Supplied passage:

Copyright (c) Microsoft Corporation. All rights reserved.  
Licensed under the MIT License.

![Impressions](https://PixelServer20190423114238.azurewebsites.net/api/impressions/MachineLearningNotebooks/how-to-use-azureml/machine-learning-pipelines/intro-to-pipelines/aml-pipelines-publish-and-run-using-rest-endpoint.png)

# How to Publish a Pipeline and Invoke the REST endpoint
In this notebook, we will see how we can publish a pipeline and then invoke the REST endpoint.

### Initialization Steps

In [1]:
import azureml.core
from azureml.core import Workspace, Datastore, Experiment, Dataset
from azureml.data import OutputFileDatasetConfig
from azureml.core.compute import AmlCompute
from azureml.core.compute import ComputeTarget

# Check core SDK version number
print("SDK version:", azureml.core.VERSION)

from azureml.pipeline.core import Pipeline
from azureml.pipeline.steps import PythonScriptStep
from azureml.pipeline.core.graph import PipelineParameter

print("Pipeline SDK-specific imports completed")

ws = Workspace.from_config()
print(ws.name, ws.resource_group, ws.location, ws.subscription_id, sep = '\n')

# Default datastore (Azure blob storage)
# def_blob_store = ws.get_default_datastore()
def_blob_store = Datastore(ws, "workspaceblobstore")
print("Blobstore's name: {}".format(def_blob_store.name))

SDK version: 1.20.0
Pipeline SDK-specific imports completed
opendatasetspmworkspace2
opendatasetspmrg
eastus2
21d8f407-c4c4-452e-87a4-e609bfb86248
Blobstore's name: workspaceblobstore


### Compute Targets
#### Retrieve an already attached  Azure Machine Learning Compute

In [14]:
from azureml.core.compute_target import ComputeTargetException

# Choose a name for your cluster.
amlcompute_cluster_name = "cpu-cluster"

found = False
# Check if this compute target already exists in the workspace.

Information provided:
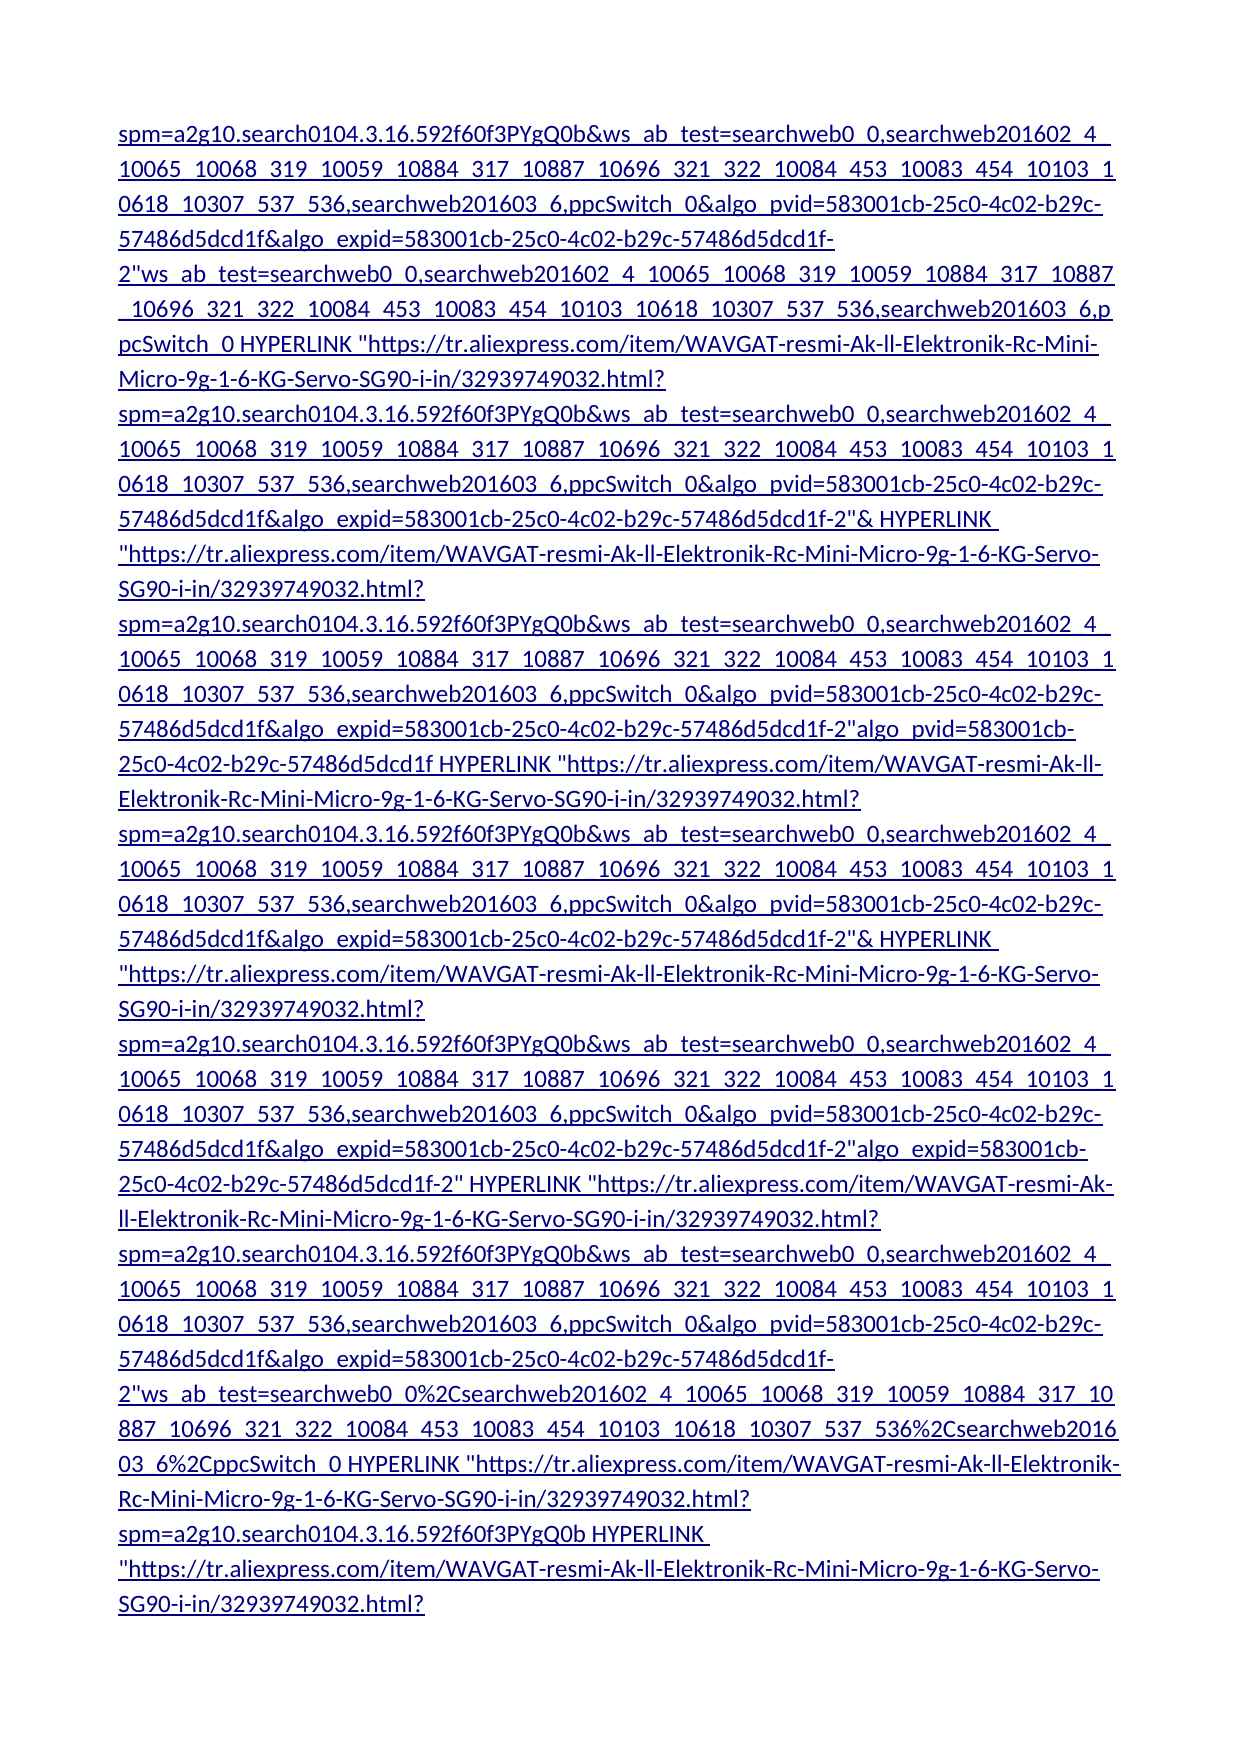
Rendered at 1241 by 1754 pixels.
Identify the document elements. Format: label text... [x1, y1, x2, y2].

text spm=a2g10.search0104.3.16.592f60f3PYgQ0b&ws_ab_test=searchweb0_0,searchweb201602_4_10065_10068_319_10059_10884_317_10887_10696_321_322_10084_453_10083_454_10103_10618_10307_537_536,searchweb201603_6,ppcSwitch_0&algo_pvid=583001cb-25c0-4c02-b29c-57486d5dcd1f&algo_expid=583001cb-25c0-4c02-b29c-57486d5dcd1f-2"ws_ab_test=searchweb0_0,searchweb201602_4_10065_10068_319_10059_10884_317_10887_10696_321_322_10084_453_10083_454_10103_10618_10307_537_536,searchweb201603_6,ppcSwitch_0 HYPERLINK "https://tr.aliexpress.com/item/WAVGAT-resmi-Ak-ll-Elektronik-Rc-Mini-Micro-9g-1-6-KG-Servo-SG90-i-in/32939749032.html?spm=a2g10.search0104.3.16.592f60f3PYgQ0b&ws_ab_test=searchweb0_0,searchweb201602_4_10065_10068_319_10059_10884_317_10887_10696_321_322_10084_453_10083_454_10103_10618_10307_537_536,searchweb201603_6,ppcSwitch_0&algo_pvid=583001cb-25c0-4c02-b29c-57486d5dcd1f&algo_expid=583001cb-25c0-4c02-b29c-57486d5dcd1f-2"& HYPERLINK "https://tr.aliexpress.com/item/WAVGAT-resmi-Ak-ll-Elektronik-Rc-Mini-Micro-9g-1-6-KG-Servo-SG90-i-in/32939749032.html?spm=a2g10.search0104.3.16.592f60f3PYgQ0b&ws_ab_test=searchweb0_0,searchweb201602_4_10065_10068_319_10059_10884_317_10887_10696_321_322_10084_453_10083_454_10103_10618_10307_537_536,searchweb201603_6,ppcSwitch_0&algo_pvid=583001cb-25c0-4c02-b29c-57486d5dcd1f&algo_expid=583001cb-25c0-4c02-b29c-57486d5dcd1f-2"algo_pvid=583001cb-25c0-4c02-b29c-57486d5dcd1f HYPERLINK "https://tr.aliexpress.com/item/WAVGAT-resmi-Ak-ll-Elektronik-Rc-Mini-Micro-9g-1-6-KG-Servo-SG90-i-in/32939749032.html?spm=a2g10.search0104.3.16.592f60f3PYgQ0b&ws_ab_test=searchweb0_0,searchweb201602_4_10065_10068_319_10059_10884_317_10887_10696_321_322_10084_453_10083_454_10103_10618_10307_537_536,searchweb201603_6,ppcSwitch_0&algo_pvid=583001cb-25c0-4c02-b29c-57486d5dcd1f&algo_expid=583001cb-25c0-4c02-b29c-57486d5dcd1f-2"& HYPERLINK "https://tr.aliexpress.com/item/WAVGAT-resmi-Ak-ll-Elektronik-Rc-Mini-Micro-9g-1-6-KG-Servo-SG90-i-in/32939749032.html?spm=a2g10.search0104.3.16.592f60f3PYgQ0b&ws_ab_test=searchweb0_0,searchweb201602_4_10065_10068_319_10059_10884_317_10887_10696_321_322_10084_453_10083_454_10103_10618_10307_537_536,searchweb201603_6,ppcSwitch_0&algo_pvid=583001cb-25c0-4c02-b29c-57486d5dcd1f&algo_expid=583001cb-25c0-4c02-b29c-57486d5dcd1f-2"algo_expid=583001cb-25c0-4c02-b29c-57486d5dcd1f-2" HYPERLINK "https://tr.aliexpress.com/item/WAVGAT-resmi-Ak-ll-Elektronik-Rc-Mini-Micro-9g-1-6-KG-Servo-SG90-i-in/32939749032.html?spm=a2g10.search0104.3.16.592f60f3PYgQ0b&ws_ab_test=searchweb0_0,searchweb201602_4_10065_10068_319_10059_10884_317_10887_10696_321_322_10084_453_10083_454_10103_10618_10307_537_536,searchweb201603_6,ppcSwitch_0&algo_pvid=583001cb-25c0-4c02-b29c-57486d5dcd1f&algo_expid=583001cb-25c0-4c02-b29c-57486d5dcd1f-2"ws_ab_test=searchweb0_0%2Csearchweb201602_4_10065_10068_319_10059_10884_317_10887_10696_321_322_10084_453_10083_454_10103_10618_10307_537_536%2Csearchweb201603_6%2CppcSwitch_0 HYPERLINK "https://tr.aliexpress.com/item/WAVGAT-resmi-Ak-ll-Elektronik-Rc-Mini-Micro-9g-1-6-KG-Servo-SG90-i-in/32939749032.html?spm=a2g10.search0104.3.16.592f60f3PYgQ0b HYPERLINK "https://tr.aliexpress.com/item/WAVGAT-resmi-Ak-ll-Elektronik-Rc-Mini-Micro-9g-1-6-KG-Servo-SG90-i-in/32939749032.html? [118, 118, 1122, 1619]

To be done:
A) Copy from the pipeline notebook the part that opens with the words containing "from azureml.pipeline.core import" and closes with "ws = Workspace.from_config()".
B) In the pipeline notebook, which names are imported by the line that begins "from azureml.core import"?
C) Please write what comes next in the pipeline notebook, picking up right after its last line.

Answers for this exercise:
A)
from azureml.pipeline.core import Pipeline
from azureml.pipeline.steps import PythonScriptStep
from azureml.pipeline.core.graph import PipelineParameter

print("Pipeline SDK-specific imports completed")

ws = Workspace.from_config()

B) Workspace, Datastore, Experiment, Dataset

C)
cts = ws.compute_targets
if amlcompute_cluster_name in cts and cts[amlcompute_cluster_name].type == 'AmlCompute':
    found = True
    print('Found existing compute target.')
    compute_target = cts[amlcompute_cluster_name]
    
if not found:
    print('Creating a new compute target...')
    provisioning_config = AmlCompute.provisioning_configuration(vm_size = "STANDARD_D2_V2", # for GPU, use "STANDARD_NC6"
                                                                #vm_priority = 'lowpriority', # optional
                                                                max_nodes = 4)

    # Create the cluster.
    aml_compute = ComputeTarget.create(ws, amlcompute_cluster_name, provisioning_config)
    
    # Can poll for a minimum number of nodes and for a specific timeout.
    # If no min_node_count is provided, it will use the scale settings for the cluster.
    aml_compute.wait_for_completion(show_output = True, timeout_in_minutes = 10)
    
     # For a more detailed view of current AmlCompute status, use get_status().

Found existing compute target.


In [4]:
# For a more detailed view of current Azure Machine Learning Compute status, use get_status()
# example: un-comment the following line.
# print(aml_compute.get_status().serialize())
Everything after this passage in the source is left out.